The security department of the mayor’s office said a rally with one thousand participants has been allowed in Bolotnaya Square across the Moskva River in front of the Kremlin. It said the rally is to “publicly express opinion on the necessity of a state policy in the sphere of migration in the interests of the citizens of the country and the significance of a real existence of constitutional rights and freedoms.”

It said the application for the event was filed “by a group of citizens” and identified the organizer as Mamontov V.A. They initially planned to march from Kaluzhskaya Square for a rally in Bolotnaya Square. Other requested itinerary options included a march from Kaluzhskaya Square to downtown Revolution Square and a rally at the monument to Karl Marx, a march to Manezh Square and a rally at the monument to Marshal Zhukov at the Kremlin wall, or a march to Lubyanka Square where the headquarters of the Federal Security Service are located and a rally there.

Moscow authorities suggested either to march in Taras Shevchenko Embankment in front of the government building or to rally in Bolotnaya Square.

“A written agreement was received from Mamontov for only a rally in Bolotnaya Square from 14:00 to 16:00 hours. The event has been approved,” the committee said.

Two other applications were turned down, it said.

The first came from “a group of citizens organized by Feoktistov D.V.” who applied for a march on Saturday from Prospect Mira metro station for a rally in Suvorov Square northwest of the center of the city.

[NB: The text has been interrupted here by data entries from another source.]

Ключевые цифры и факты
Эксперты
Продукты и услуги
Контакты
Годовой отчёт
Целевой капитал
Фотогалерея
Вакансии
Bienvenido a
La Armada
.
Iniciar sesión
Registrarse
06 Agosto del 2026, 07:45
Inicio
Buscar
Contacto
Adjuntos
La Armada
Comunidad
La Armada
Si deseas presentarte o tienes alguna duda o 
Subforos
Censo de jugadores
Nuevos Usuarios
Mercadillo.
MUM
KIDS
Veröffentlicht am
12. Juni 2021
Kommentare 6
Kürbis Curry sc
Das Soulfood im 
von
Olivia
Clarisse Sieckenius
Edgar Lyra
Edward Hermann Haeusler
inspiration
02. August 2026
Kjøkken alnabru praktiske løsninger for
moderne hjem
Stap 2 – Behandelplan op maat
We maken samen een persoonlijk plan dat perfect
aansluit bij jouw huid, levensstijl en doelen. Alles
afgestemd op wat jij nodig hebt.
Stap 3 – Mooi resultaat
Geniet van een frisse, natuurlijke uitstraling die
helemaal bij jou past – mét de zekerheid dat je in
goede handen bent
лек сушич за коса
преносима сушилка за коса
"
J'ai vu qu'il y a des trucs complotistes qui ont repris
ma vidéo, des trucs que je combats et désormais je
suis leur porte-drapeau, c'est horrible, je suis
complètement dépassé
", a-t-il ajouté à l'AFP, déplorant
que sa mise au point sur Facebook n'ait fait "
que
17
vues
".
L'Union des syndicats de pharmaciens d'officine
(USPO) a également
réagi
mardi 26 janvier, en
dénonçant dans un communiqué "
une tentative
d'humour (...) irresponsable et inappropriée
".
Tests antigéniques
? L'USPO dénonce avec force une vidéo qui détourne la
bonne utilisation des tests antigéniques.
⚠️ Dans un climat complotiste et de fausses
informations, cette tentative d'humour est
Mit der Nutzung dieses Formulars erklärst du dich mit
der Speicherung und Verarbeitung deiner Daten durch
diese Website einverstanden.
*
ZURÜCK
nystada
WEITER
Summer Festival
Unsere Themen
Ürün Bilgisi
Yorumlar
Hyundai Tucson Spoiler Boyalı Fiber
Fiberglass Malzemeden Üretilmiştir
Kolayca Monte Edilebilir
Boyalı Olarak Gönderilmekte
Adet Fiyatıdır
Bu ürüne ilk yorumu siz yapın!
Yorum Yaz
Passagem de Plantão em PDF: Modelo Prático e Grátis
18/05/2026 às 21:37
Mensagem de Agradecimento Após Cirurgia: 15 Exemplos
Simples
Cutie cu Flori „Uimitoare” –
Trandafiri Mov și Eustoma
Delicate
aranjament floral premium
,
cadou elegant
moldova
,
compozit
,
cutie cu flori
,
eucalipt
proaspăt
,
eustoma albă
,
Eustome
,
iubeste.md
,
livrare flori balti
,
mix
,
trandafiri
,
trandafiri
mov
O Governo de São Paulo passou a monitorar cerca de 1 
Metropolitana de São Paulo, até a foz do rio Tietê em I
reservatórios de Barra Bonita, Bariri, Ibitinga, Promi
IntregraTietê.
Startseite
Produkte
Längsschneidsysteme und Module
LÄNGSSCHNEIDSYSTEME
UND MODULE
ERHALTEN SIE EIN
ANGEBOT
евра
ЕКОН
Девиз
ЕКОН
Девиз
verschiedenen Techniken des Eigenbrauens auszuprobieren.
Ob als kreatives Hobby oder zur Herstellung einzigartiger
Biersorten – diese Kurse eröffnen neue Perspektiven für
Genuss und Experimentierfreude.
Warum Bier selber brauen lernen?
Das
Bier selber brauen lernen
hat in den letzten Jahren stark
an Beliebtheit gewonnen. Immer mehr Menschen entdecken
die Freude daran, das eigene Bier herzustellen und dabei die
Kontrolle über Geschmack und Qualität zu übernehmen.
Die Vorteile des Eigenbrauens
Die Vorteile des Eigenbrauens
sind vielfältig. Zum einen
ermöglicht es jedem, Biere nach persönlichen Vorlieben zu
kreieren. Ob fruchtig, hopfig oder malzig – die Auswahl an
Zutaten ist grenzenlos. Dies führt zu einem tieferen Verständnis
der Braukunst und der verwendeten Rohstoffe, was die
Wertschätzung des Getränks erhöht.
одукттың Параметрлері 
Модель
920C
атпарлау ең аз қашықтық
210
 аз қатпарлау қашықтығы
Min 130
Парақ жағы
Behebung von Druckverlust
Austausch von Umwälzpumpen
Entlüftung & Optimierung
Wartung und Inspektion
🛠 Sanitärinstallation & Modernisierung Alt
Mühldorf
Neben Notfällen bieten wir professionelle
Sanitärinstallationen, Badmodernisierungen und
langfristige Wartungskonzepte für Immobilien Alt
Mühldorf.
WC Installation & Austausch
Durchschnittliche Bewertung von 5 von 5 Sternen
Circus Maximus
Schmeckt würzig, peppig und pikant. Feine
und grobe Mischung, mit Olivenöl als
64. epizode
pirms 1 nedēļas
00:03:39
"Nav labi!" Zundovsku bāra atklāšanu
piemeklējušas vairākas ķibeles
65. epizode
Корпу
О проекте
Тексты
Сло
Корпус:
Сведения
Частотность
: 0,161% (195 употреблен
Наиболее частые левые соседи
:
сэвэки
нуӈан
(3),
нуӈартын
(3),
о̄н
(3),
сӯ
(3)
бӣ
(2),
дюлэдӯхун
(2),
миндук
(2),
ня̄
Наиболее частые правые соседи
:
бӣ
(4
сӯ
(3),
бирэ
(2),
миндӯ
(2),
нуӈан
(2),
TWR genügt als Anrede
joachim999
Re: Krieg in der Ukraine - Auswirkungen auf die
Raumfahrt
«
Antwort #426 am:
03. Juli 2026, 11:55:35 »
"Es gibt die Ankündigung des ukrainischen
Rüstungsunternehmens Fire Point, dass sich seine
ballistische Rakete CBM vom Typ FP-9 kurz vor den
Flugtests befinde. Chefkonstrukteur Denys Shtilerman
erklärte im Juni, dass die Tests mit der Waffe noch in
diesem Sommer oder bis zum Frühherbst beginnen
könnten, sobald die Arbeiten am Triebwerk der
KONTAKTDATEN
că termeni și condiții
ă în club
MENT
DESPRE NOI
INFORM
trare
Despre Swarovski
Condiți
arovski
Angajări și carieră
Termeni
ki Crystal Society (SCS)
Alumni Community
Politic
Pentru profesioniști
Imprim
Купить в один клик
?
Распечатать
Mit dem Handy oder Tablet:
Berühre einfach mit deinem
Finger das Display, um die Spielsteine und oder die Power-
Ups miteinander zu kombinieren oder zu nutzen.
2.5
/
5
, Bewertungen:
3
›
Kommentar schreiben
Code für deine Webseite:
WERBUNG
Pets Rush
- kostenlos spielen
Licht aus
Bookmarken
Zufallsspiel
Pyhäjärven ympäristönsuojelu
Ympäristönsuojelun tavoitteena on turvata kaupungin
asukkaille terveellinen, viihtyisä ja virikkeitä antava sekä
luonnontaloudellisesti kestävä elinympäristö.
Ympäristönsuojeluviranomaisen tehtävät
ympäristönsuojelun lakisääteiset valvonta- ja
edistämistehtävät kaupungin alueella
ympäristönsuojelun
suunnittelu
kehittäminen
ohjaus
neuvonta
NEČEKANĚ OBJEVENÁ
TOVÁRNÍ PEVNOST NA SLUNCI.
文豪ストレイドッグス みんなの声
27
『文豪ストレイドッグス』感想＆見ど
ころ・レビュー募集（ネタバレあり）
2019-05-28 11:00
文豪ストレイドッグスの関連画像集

There were several other requested itinerary options and the demonstrators planned “to demand a ban on the construction of mosques in Moscow, on the holding of mass Muslim religious events, to introduce a visa regime with Central Asian nations and TransCaucasia, and protect the constitutional rights of citizens.” The number of participants was estimated at 1500.

The committee said yet another application came from “a group of citizens organized by Borovikov G.I.” who planned to march along downtown Tverskaya Street that leads to the Kremlin and rally in Pushkin Square. Other requested venues included Manezh Square and a rally at the monument to Marshal Zhukov where participants planned “to publicly express opinion on the necessity of a state policy in the sphere of migration in the interests of the citizens of the country and the significance of a real existence of constitutional rights and freedoms.” The number of participants was estimated at 2000.

The committee said the applications were turned down as the organizers did not respond to the proposed change of the venues to Bolotnaya Square or Taras Shevchenko Embankment. “The department did not receive by the deadline stipulated by law a written answer on whether they accept the proposals or not. Therefore, the organizers are not entitled to hold public events,” it said.

It added the organizers had been warned they will be brought “to responsibility according to existing rules” in case they stage unpermitted actions.